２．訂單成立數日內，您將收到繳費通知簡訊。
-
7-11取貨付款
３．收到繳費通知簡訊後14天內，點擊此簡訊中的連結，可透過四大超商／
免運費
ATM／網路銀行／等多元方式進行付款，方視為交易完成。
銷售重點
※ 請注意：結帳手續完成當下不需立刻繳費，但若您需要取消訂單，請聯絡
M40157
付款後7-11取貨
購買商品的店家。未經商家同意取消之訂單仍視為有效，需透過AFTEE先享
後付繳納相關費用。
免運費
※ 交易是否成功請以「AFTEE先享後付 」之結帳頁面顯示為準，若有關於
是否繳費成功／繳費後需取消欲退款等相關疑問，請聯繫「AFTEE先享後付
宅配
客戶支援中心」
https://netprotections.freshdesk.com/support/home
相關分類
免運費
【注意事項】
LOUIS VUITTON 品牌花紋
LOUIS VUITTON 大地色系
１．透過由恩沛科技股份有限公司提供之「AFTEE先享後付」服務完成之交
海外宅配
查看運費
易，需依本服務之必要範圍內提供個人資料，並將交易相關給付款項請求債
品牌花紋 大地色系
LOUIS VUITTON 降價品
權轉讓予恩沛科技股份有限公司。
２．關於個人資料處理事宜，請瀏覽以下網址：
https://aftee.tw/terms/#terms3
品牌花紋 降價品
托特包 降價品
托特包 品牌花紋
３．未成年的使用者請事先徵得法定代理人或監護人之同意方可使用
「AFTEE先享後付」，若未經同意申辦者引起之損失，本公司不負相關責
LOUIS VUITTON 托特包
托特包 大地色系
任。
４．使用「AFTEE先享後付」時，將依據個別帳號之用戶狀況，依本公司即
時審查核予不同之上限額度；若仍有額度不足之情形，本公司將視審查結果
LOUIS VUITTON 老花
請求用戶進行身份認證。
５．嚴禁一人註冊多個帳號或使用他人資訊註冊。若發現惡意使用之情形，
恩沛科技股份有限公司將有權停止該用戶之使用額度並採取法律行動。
*****
= TASK DESCRIPTION =
State the number of lines above that hold the string "AFTEE先享後付", with nothing added.

= WRITTEN ANSWER =
5